The research team uses cell lines with defined molecular changes and reactions to therapeutic agents in their search for ways to combat tumor cells. When a cell responds very effectively to an agent, the genomic characteristics of that cell are explored in detail. This allows genetic specifications to be optimally correlated with the respective therapeutic agent. The research team then tests the results on mouse models with the ultimate goal of speeding up the transfer of basic findings into new standard therapies.
Our successes: One of the working group’s most impressive achievements has been the initiation of clinical studies to test the new therapy. Patients are responding very well to treatment with the new active agents developed to target individual tumor cell genotypes. This is an excellent example of how successful translational research works at CECAD and the University of Cologne.
Our goals: The research team led by Prof. Reinhardt aims to develop novel therapies that will optimize treatment success and, as such, improve survival rates for different types of leukemia and solid tumors. Their ultimate goal is to advance the development of personalized therapies based on genetic changes in tumor cells. This would pave the way for the ultimate research objective: to increase therapeutic efficiency, while preserving healthy tissue as effectively as possible, thus prolonging survival while simultaneously improving quality of life.

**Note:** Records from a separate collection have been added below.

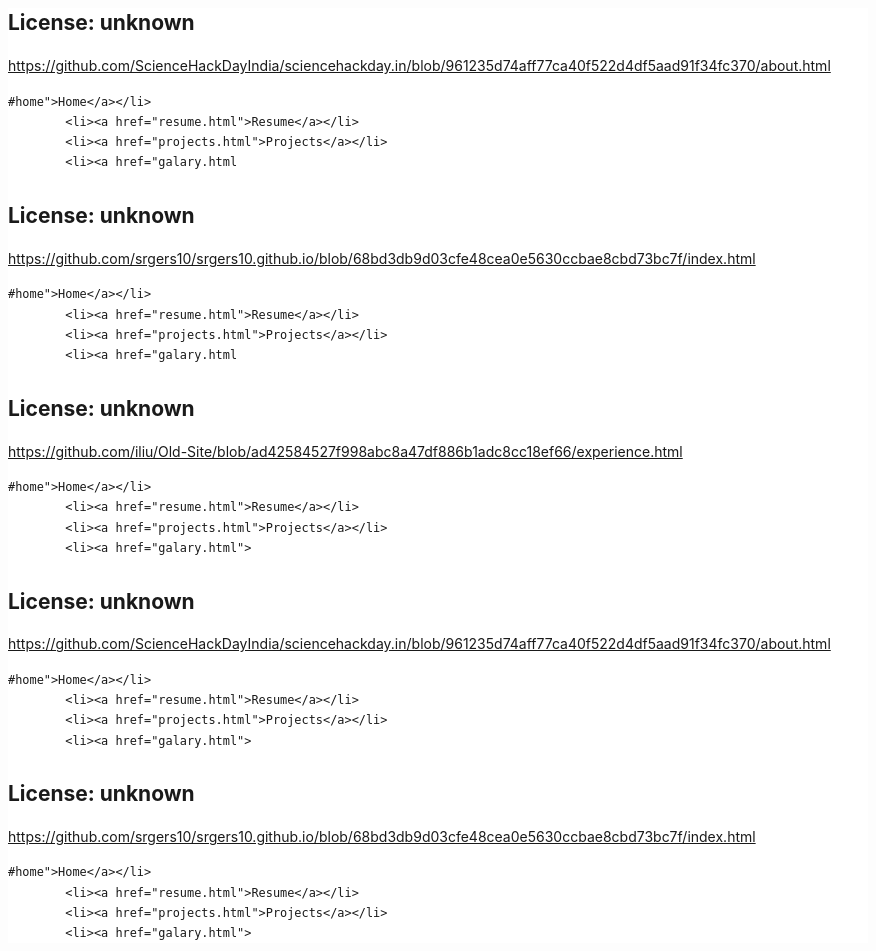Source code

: 
## License: unknown
https://github.com/ScienceHackDayIndia/sciencehackday.in/blob/961235d74aff77ca40f522d4df5aad91f34fc370/about.html

```
#home">Home</a></li>
        <li><a href="resume.html">Resume</a></li>
        <li><a href="projects.html">Projects</a></li>
        <li><a href="galary.html
```


## License: unknown
https://github.com/srgers10/srgers10.github.io/blob/68bd3db9d03cfe48cea0e5630ccbae8cbd73bc7f/index.html

```
#home">Home</a></li>
        <li><a href="resume.html">Resume</a></li>
        <li><a href="projects.html">Projects</a></li>
        <li><a href="galary.html
```


## License: unknown
https://github.com/iliu/Old-Site/blob/ad42584527f998abc8a47df886b1adc8cc18ef66/experience.html

```
#home">Home</a></li>
        <li><a href="resume.html">Resume</a></li>
        <li><a href="projects.html">Projects</a></li>
        <li><a href="galary.html">
```


## License: unknown
https://github.com/ScienceHackDayIndia/sciencehackday.in/blob/961235d74aff77ca40f522d4df5aad91f34fc370/about.html

```
#home">Home</a></li>
        <li><a href="resume.html">Resume</a></li>
        <li><a href="projects.html">Projects</a></li>
        <li><a href="galary.html">
```


## License: unknown
https://github.com/srgers10/srgers10.github.io/blob/68bd3db9d03cfe48cea0e5630ccbae8cbd73bc7f/index.html

```
#home">Home</a></li>
        <li><a href="resume.html">Resume</a></li>
        <li><a href="projects.html">Projects</a></li>
        <li><a href="galary.html">
```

Our methods/techniques: The research group’s standard methods are in vitro screening in combination with extensive validation in autochthonous mouse models. This approach almost ideally reflects the status in patients, which allows ‘real’ conclusions to be drawn regarding therapy. Once the results have been successfully confirmed, the next step is the transfer of the basic research findings into the clinic.
Figure 1: H/E stained tissue section of a tumor-bearing lung. NSCLC was induced in this KRASFrt.STOP.Frt;ROSA26::Frt.STOP.Frt.CreERT2;ROSA26::Lox.STOP.Lox.GFP animal via intratracheal AdenoFlp inhalation.
Figure 2: The animals depicted in (4) were treated with a one-week course of intraperitoneal 4OH-tamoxifen 4 weeks after inhalation to activate Cre-recombinase. In this system, Cre activity can only be induced in tumor cells, as only these cells have been previously exposed to AdenoFlp, which is necessary to remove the ROSA26::Frt.STOP.Frt cassette. Cre-mediated deletion of the ROSA26::Lox.STOP.Lox cassette allows for GFP expression, which was detected by flow cytometry of isolated tumor cells. Tumors were harvested 12 weeks after AdenoFlp.
Figure 3: Graphic representation of the different alleles used in this proposal.
Figure 4: Depicted are µCT images of KRASFrt.STOP.Frt;ROSA26::Frt.STOP.Frt.CreERT2;ROSA26::Lox.STOP.Lox.GFP animals that were intratracheally inhaled with an empty Adeno vector (top) or AdenoFlp (bottom). Lungs were imaged 3 months after inhalation.